Copy out every one of the records below line by line, keeping each character and line break unchanged.

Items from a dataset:

::::::::::

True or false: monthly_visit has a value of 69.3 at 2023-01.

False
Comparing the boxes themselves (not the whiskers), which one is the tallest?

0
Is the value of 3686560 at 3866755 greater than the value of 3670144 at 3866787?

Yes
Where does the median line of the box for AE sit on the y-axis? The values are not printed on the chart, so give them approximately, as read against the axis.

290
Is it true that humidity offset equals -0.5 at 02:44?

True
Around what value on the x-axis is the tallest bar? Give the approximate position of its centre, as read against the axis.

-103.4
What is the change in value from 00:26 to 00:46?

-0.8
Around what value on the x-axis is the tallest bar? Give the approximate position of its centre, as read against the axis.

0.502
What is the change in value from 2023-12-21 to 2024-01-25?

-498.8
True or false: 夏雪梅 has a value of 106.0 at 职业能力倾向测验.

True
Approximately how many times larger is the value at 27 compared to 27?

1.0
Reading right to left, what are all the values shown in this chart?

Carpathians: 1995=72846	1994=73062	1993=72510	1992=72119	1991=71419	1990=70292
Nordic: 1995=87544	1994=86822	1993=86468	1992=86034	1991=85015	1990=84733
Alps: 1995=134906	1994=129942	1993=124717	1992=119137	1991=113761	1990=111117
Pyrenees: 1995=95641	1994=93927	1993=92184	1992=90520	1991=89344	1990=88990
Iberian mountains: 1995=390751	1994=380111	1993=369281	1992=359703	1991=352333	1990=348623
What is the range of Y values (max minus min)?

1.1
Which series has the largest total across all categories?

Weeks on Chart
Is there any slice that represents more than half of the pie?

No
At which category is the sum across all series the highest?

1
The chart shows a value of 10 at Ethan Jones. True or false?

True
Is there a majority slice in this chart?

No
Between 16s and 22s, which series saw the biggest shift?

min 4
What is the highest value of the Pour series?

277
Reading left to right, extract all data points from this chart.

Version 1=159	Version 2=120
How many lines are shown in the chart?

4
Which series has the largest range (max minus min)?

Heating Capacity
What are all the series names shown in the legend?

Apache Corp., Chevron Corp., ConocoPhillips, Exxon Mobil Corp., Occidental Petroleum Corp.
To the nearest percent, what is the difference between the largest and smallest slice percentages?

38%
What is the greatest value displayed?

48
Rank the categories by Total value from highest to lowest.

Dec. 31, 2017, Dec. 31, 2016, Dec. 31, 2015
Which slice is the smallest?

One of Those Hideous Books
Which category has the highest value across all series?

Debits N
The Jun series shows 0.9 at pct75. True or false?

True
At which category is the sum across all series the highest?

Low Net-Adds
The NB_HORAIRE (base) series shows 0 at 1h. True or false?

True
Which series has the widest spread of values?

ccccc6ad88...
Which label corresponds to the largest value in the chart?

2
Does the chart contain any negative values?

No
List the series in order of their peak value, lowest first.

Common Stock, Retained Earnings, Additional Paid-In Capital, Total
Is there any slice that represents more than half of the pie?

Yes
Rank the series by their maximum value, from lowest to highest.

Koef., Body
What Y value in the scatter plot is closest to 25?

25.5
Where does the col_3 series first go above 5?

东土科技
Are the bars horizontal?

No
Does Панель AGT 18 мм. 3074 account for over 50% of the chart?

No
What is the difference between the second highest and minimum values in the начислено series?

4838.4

::::::::::

* _Exercise response_:
True or false: monthly_visit has a value of 69.3 at 2023-01.

False
Comparing the boxes themselves (not the whiskers), which one is the tallest?

0
Is the value of 3686560 at 3866755 greater than the value of 3670144 at 3866787?

Yes
Where does the median line of the box for AE sit on the y-axis? The values are not printed on the chart, so give them approximately, as read against the axis.

290
Is it true that humidity offset equals -0.5 at 02:44?

True
Around what value on the x-axis is the tallest bar? Give the approximate position of its centre, as read against the axis.

-103.4
What is the change in value from 00:26 to 00:46?

-0.8
Around what value on the x-axis is the tallest bar? Give the approximate position of its centre, as read against the axis.

0.502
What is the change in value from 2023-12-21 to 2024-01-25?

-498.8
True or false: 夏雪梅 has a value of 106.0 at 职业能力倾向测验.

True
Approximately how many times larger is the value at 27 compared to 27?

1.0
Reading right to left, what are all the values shown in this chart?

Carpathians: 1995=72846	1994=73062	1993=72510	1992=72119	1991=71419	1990=70292
Nordic: 1995=87544	1994=86822	1993=86468	1992=86034	1991=85015	1990=84733
Alps: 1995=134906	1994=129942	1993=124717	1992=119137	1991=113761	1990=111117
Pyrenees: 1995=95641	1994=93927	1993=92184	1992=90520	1991=89344	1990=88990
Iberian mountains: 1995=390751	1994=380111	1993=369281	1992=359703	1991=352333	1990=348623
What is the range of Y values (max minus min)?

1.1
Which series has the largest total across all categories?

Weeks on Chart
Is there any slice that represents more than half of the pie?

No
At which category is the sum across all series the highest?

1
The chart shows a value of 10 at Ethan Jones. True or false?

True
Is there a majority slice in this chart?

No
Between 16s and 22s, which series saw the biggest shift?

min 4
What is the highest value of the Pour series?

277
Reading left to right, extract all data points from this chart.

Version 1=159	Version 2=120
How many lines are shown in the chart?

4
Which series has the largest range (max minus min)?

Heating Capacity
What are all the series names shown in the legend?

Apache Corp., Chevron Corp., ConocoPhillips, Exxon Mobil Corp., Occidental Petroleum Corp.
To the nearest percent, what is the difference between the largest and smallest slice percentages?

38%
What is the greatest value displayed?

48
Rank the categories by Total value from highest to lowest.

Dec. 31, 2017, Dec. 31, 2016, Dec. 31, 2015
Which slice is the smallest?

One of Those Hideous Books
Which category has the highest value across all series?

Debits N
The Jun series shows 0.9 at pct75. True or false?

True
At which category is the sum across all series the highest?

Low Net-Adds
The NB_HORAIRE (base) series shows 0 at 1h. True or false?

True
Which series has the widest spread of values?

ccccc6ad88...
Which label corresponds to the largest value in the chart?

2
Does the chart contain any negative values?

No
List the series in order of their peak value, lowest first.

Common Stock, Retained Earnings, Additional Paid-In Capital, Total
Is there any slice that represents more than half of the pie?

Yes
Rank the series by their maximum value, from lowest to highest.

Koef., Body
What Y value in the scatter plot is closest to 25?

25.5
Where does the col_3 series first go above 5?

东土科技
Are the bars horizontal?

No
Does Панель AGT 18 мм. 3074 account for over 50% of the chart?

No
What is the difference between the second highest and minimum values in the начислено series?

4838.4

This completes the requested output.